## Passage shown:
****************************************

SUNDAY11:15pm-3:00am - Umm... Fun times at the party. Much dancing, Many drinks, Multitude of conversations. Highlights include:
- Seeing Chaz out of nowhere.
- The 8 person lap dance simultaneously performed on Julia. Bonus was Misty getting in on it second and jumping on my back part way through.
- Watching no less than 40 people screw up the lyrics to 'Blister in the Sun' by Violent Femmes.
- My favorite: Obtaining a central vantage point and watching the raging hormones of individuals as they attempt to woo someone into a romantic escapade.
3:30am - Asleep. In a bed. What a luxury.
9:30am - Pete goes down to the tournament tent to see if we are playing at 10am or 11am. Now, this may be me, but I remember that the 2-2 and 3-1 divisions alternate their start times over the weekend, as in 10am start time on Saturday means 11am start time on Sunday. Turns out I was wrong. We scramble to get our shit together, everyone leaves something behind but we make it on time for our first game.
10:00am - We win. Boom
12:00pm - We win, again, this time against Dan Sigal's team. This was the first time I think anyone played any actual defense. I remember one point where I had two end zone lay out blocks and the kid ended up yelling to his team "Don't throw it to me anymore." He was also out of shape and borderline portly so that was my incentive to not let him score.
2:00pm - Finals, against some older DC schwag. Finals format is a best of three game system: Game #1 - Race to 7 points / Game #2 - Race to 7 points / Game #3 - Race to 5 points.
Game #1 - We suck. Lose 7-4. We go for too many two pointers, can't seem to throw to Jenee and generally are lazy. After that game, Jenee yells at us to not suck and that they are not non-competitive, taking this way too seriously.

****************************************

## The data:
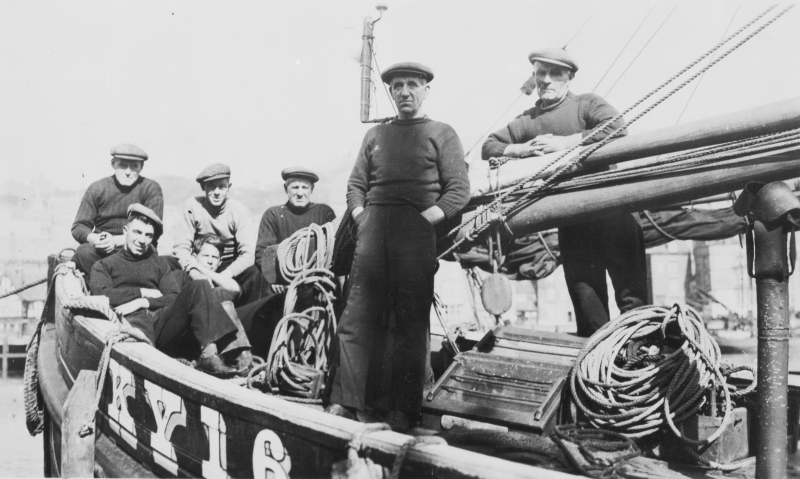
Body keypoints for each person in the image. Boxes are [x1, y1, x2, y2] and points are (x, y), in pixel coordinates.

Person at [326, 62, 470, 431]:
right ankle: (346, 400)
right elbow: (356, 185)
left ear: (425, 89)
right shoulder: (376, 135)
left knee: (410, 323)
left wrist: (424, 221)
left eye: (412, 85)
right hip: (373, 228)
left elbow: (459, 190)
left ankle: (404, 409)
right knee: (356, 316)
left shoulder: (442, 133)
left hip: (416, 230)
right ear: (390, 92)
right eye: (398, 86)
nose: (405, 92)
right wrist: (361, 217)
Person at [481, 47, 647, 337]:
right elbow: (489, 146)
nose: (546, 80)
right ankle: (598, 369)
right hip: (572, 224)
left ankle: (641, 364)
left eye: (555, 73)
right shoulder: (527, 122)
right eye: (540, 73)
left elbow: (617, 128)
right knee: (588, 310)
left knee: (633, 303)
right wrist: (519, 149)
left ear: (568, 78)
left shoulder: (586, 104)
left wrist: (567, 143)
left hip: (613, 214)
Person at [90, 204, 252, 377]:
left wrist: (142, 302)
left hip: (162, 324)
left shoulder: (159, 264)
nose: (142, 240)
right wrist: (141, 293)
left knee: (200, 285)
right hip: (132, 326)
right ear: (125, 231)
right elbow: (103, 295)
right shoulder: (104, 265)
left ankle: (210, 357)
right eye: (137, 232)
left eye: (148, 235)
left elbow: (172, 297)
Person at [172, 163, 260, 306]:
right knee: (168, 264)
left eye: (222, 186)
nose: (217, 192)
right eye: (212, 186)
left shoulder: (238, 211)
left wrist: (222, 276)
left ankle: (247, 316)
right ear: (203, 187)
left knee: (254, 273)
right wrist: (195, 272)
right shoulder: (192, 206)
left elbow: (248, 254)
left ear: (229, 187)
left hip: (229, 264)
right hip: (198, 262)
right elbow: (181, 247)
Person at [72, 144, 164, 277]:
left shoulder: (150, 189)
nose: (128, 171)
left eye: (134, 166)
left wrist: (116, 240)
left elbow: (154, 229)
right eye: (122, 165)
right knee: (83, 253)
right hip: (102, 251)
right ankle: (105, 287)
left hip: (139, 248)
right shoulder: (97, 188)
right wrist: (96, 239)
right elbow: (79, 226)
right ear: (113, 164)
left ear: (141, 167)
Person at [254, 167, 335, 295]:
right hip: (283, 284)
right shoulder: (273, 214)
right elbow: (262, 253)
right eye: (295, 187)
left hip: (318, 282)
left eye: (305, 187)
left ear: (312, 189)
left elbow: (335, 250)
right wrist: (275, 279)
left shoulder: (324, 213)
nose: (300, 193)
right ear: (286, 189)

****************************************

## How to complete this task:
Answer these questions from the Sunday log.
(a) At what time does the log record the writer as asleep?
(b) Which song did at least 40 people get the lyrics wrong to, and who performs it?
(c) What was the score of Game #1 of the finals, and which side won?

## Exercise solution:
(a) 3:30am.
(b) 'Blister in the Sun' by Violent Femmes.
(c) 7-4, and the other team won.